__Written task__
Pictures appear among the records. Write out all else exactly as it stands.

__Exercise data__

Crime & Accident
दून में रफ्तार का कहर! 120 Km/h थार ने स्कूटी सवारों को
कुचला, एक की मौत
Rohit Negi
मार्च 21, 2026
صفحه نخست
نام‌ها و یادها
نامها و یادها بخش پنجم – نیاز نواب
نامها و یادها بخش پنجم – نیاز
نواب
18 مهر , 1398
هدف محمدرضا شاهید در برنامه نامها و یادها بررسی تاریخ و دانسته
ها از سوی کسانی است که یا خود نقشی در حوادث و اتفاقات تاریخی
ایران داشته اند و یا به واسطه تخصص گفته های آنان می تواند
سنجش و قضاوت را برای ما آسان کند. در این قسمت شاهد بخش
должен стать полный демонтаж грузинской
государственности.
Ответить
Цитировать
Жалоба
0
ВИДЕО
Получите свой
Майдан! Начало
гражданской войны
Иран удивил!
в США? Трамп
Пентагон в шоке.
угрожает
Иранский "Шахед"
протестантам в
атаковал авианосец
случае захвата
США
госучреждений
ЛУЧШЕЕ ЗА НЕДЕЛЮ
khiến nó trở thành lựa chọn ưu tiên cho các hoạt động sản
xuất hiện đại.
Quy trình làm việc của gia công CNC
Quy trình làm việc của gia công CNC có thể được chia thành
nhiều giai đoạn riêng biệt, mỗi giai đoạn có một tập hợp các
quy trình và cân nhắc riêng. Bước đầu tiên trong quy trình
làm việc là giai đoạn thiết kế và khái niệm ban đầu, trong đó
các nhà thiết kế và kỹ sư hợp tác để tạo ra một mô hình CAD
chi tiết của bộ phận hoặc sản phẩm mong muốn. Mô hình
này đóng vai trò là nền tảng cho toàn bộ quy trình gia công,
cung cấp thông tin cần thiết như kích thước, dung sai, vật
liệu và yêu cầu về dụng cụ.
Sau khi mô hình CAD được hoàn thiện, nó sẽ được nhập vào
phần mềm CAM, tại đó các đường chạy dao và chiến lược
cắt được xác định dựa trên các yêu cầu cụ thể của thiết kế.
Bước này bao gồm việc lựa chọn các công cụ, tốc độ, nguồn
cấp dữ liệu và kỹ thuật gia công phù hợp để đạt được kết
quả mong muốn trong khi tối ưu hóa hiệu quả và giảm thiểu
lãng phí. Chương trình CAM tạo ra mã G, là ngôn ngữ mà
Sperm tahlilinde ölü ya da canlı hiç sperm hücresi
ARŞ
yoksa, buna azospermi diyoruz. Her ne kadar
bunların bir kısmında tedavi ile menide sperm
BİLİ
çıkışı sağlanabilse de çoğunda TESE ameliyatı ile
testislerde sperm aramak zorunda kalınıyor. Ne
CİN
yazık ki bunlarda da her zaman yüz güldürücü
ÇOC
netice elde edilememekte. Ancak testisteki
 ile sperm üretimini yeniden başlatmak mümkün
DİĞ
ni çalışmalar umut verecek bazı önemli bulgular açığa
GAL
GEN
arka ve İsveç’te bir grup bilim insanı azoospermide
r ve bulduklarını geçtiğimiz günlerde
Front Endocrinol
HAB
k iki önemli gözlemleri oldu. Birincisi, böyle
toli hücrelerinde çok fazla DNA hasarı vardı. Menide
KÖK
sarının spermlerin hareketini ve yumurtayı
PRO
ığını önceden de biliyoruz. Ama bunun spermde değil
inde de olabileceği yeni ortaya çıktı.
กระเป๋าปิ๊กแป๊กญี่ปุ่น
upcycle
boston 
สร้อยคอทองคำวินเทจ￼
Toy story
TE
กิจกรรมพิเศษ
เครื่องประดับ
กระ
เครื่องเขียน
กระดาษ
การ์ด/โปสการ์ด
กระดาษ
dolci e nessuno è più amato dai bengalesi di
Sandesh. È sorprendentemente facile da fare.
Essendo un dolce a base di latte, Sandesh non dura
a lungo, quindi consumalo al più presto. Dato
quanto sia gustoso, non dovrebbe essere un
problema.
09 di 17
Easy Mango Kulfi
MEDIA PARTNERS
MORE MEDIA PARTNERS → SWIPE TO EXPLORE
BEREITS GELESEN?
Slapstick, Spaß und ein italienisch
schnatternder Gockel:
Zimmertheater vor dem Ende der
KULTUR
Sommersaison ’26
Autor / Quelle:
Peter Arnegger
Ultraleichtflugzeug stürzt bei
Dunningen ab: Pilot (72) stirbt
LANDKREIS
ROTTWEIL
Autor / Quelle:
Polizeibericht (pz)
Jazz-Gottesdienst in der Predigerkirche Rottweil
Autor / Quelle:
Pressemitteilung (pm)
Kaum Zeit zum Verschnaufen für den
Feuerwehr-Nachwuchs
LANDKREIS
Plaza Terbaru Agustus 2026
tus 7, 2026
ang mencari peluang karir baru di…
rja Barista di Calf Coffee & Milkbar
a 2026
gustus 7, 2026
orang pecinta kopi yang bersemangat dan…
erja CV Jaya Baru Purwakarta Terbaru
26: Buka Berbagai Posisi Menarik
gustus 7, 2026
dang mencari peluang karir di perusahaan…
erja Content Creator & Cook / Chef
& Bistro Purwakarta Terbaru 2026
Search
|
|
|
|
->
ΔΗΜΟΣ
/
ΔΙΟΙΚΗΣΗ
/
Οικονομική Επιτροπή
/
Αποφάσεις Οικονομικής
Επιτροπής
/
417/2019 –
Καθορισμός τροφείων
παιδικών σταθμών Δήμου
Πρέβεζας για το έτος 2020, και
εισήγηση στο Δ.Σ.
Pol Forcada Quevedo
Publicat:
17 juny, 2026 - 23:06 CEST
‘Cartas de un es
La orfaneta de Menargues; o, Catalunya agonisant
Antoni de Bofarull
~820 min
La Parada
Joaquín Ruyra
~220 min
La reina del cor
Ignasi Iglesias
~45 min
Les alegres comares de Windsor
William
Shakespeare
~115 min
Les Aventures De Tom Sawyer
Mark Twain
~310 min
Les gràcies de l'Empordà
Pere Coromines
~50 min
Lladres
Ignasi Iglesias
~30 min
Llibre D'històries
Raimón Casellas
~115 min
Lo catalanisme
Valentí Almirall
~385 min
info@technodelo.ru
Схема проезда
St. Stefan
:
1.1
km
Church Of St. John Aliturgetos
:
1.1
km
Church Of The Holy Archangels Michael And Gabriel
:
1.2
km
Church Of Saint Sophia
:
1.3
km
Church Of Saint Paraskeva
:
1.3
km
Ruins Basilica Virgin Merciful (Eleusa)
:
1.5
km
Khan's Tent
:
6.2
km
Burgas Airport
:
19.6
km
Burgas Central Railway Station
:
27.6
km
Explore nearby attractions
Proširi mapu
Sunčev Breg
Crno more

__Exercise answer__
Crime & Accident
दून में रफ्तार का कहर! 120 Km/h थार ने स्कूटी सवारों को
कुचला, एक की मौत
Rohit Negi
मार्च 21, 2026
صفحه نخست
نام‌ها و یادها
نامها و یادها بخش پنجم – نیاز نواب
نامها و یادها بخش پنجم – نیاز
نواب
18 مهر , 1398
هدف محمدرضا شاهید در برنامه نامها و یادها بررسی تاریخ و دانسته
ها از سوی کسانی است که یا خود نقشی در حوادث و اتفاقات تاریخی
ایران داشته اند و یا به واسطه تخصص گفته های آنان می تواند
سنجش و قضاوت را برای ما آسان کند. در این قسمت شاهد بخش
должен стать полный демонтаж грузинской
государственности.
Ответить
Цитировать
Жалоба
0
ВИДЕО
Получите свой
Майдан! Начало
гражданской войны
Иран удивил!
в США? Трамп
Пентагон в шоке.
угрожает
Иранский "Шахед"
протестантам в
атаковал авианосец
случае захвата
США
госучреждений
ЛУЧШЕЕ ЗА НЕДЕЛЮ
khiến nó trở thành lựa chọn ưu tiên cho các hoạt động sản
xuất hiện đại.
Quy trình làm việc của gia công CNC
Quy trình làm việc của gia công CNC có thể được chia thành
nhiều giai đoạn riêng biệt, mỗi giai đoạn có một tập hợp các
quy trình và cân nhắc riêng. Bước đầu tiên trong quy trình
làm việc là giai đoạn thiết kế và khái niệm ban đầu, trong đó
các nhà thiết kế và kỹ sư hợp tác để tạo ra một mô hình CAD
chi tiết của bộ phận hoặc sản phẩm mong muốn. Mô hình
này đóng vai trò là nền tảng cho toàn bộ quy trình gia công,
cung cấp thông tin cần thiết như kích thước, dung sai, vật
liệu và yêu cầu về dụng cụ.
Sau khi mô hình CAD được hoàn thiện, nó sẽ được nhập vào
phần mềm CAM, tại đó các đường chạy dao và chiến lược
cắt được xác định dựa trên các yêu cầu cụ thể của thiết kế.
Bước này bao gồm việc lựa chọn các công cụ, tốc độ, nguồn
cấp dữ liệu và kỹ thuật gia công phù hợp để đạt được kết
quả mong muốn trong khi tối ưu hóa hiệu quả và giảm thiểu
lãng phí. Chương trình CAM tạo ra mã G, là ngôn ngữ mà
Sperm tahlilinde ölü ya da canlı hiç sperm hücresi
ARŞ
yoksa, buna azospermi diyoruz. Her ne kadar
bunların bir kısmında tedavi ile menide sperm
BİLİ
çıkışı sağlanabilse de çoğunda TESE ameliyatı ile
testislerde sperm aramak zorunda kalınıyor. Ne
CİN
yazık ki bunlarda da her zaman yüz güldürücü
ÇOC
netice elde edilememekte. Ancak testisteki
 ile sperm üretimini yeniden başlatmak mümkün
DİĞ
ni çalışmalar umut verecek bazı önemli bulgular açığa
GAL
GEN
arka ve İsveç’te bir grup bilim insanı azoospermide
r ve bulduklarını geçtiğimiz günlerde
Front Endocrinol
HAB
k iki önemli gözlemleri oldu. Birincisi, böyle
toli hücrelerinde çok fazla DNA hasarı vardı. Menide
KÖK
sarının spermlerin hareketini ve yumurtayı
PRO
ığını önceden de biliyoruz. Ama bunun spermde değil
inde de olabileceği yeni ortaya çıktı.
กระเป๋าปิ๊กแป๊กญี่ปุ่น
upcycle
boston 
สร้อยคอทองคำวินเทจ
Toy story
TE
กิจกรรมพิเศษ
เครื่องประดับ
กระ
เครื่องเขียน
กระดาษ
การ์ด/โปสการ์ด
กระดาษ
dolci e nessuno è più amato dai bengalesi di
Sandesh. È sorprendentemente facile da fare.
Essendo un dolce a base di latte, Sandesh non dura
a lungo, quindi consumalo al più presto. Dato
quanto sia gustoso, non dovrebbe essere un
problema.
09 di 17
Easy Mango Kulfi
MEDIA PARTNERS
MORE MEDIA PARTNERS → SWIPE TO EXPLORE
BEREITS GELESEN?
Slapstick, Spaß und ein italienisch
schnatternder Gockel:
Zimmertheater vor dem Ende der
KULTUR
Sommersaison ’26
Autor / Quelle:
Peter Arnegger
Ultraleichtflugzeug stürzt bei
Dunningen ab: Pilot (72) stirbt
LANDKREIS
ROTTWEIL
Autor / Quelle:
Polizeibericht (pz)
Jazz-Gottesdienst in der Predigerkirche Rottweil
Autor / Quelle:
Pressemitteilung (pm)
Kaum Zeit zum Verschnaufen für den
Feuerwehr-Nachwuchs
LANDKREIS
Plaza Terbaru Agustus 2026
tus 7, 2026
ang mencari peluang karir baru di…
rja Barista di Calf Coffee & Milkbar
a 2026
gustus 7, 2026
orang pecinta kopi yang bersemangat dan…
erja CV Jaya Baru Purwakarta Terbaru
26: Buka Berbagai Posisi Menarik
gustus 7, 2026
dang mencari peluang karir di perusahaan…
erja Content Creator & Cook / Chef
& Bistro Purwakarta Terbaru 2026
Search
|
|
|
|
->
ΔΗΜΟΣ
/
ΔΙΟΙΚΗΣΗ
/
Οικονομική Επιτροπή
/
Αποφάσεις Οικονομικής
Επιτροπής
/
417/2019 –
Καθορισμός τροφείων
παιδικών σταθμών Δήμου
Πρέβεζας για το έτος 2020, και
εισήγηση στο Δ.Σ.
Pol Forcada Quevedo
Publicat:
17 juny, 2026 - 23:06 CEST
‘Cartas de un es
La orfaneta de Menargues; o, Catalunya agonisant
Antoni de Bofarull
~820 min
La Parada
Joaquín Ruyra
~220 min
La reina del cor
Ignasi Iglesias
~45 min
Les alegres comares de Windsor
William
Shakespeare
~115 min
Les Aventures De Tom Sawyer
Mark Twain
~310 min
Les gràcies de l'Empordà
Pere Coromines
~50 min
Lladres
Ignasi Iglesias
~30 min
Llibre D'històries
Raimón Casellas
~115 min
Lo catalanisme
Valentí Almirall
~385 min
info@technodelo.ru
Схема проезда
St. Stefan
:
1.1
km
Church Of St. John Aliturgetos
:
1.1
km
Church Of The Holy Archangels Michael And Gabriel
:
1.2
km
Church Of Saint Sophia
:
1.3
km
Church Of Saint Paraskeva
:
1.3
km
Ruins Basilica Virgin Merciful (Eleusa)
:
1.5
km
Khan's Tent
:
6.2
km
Burgas Airport
:
19.6
km
Burgas Central Railway Station
:
27.6
km
Explore nearby attractions
Proširi mapu
Sunčev Breg
Crno more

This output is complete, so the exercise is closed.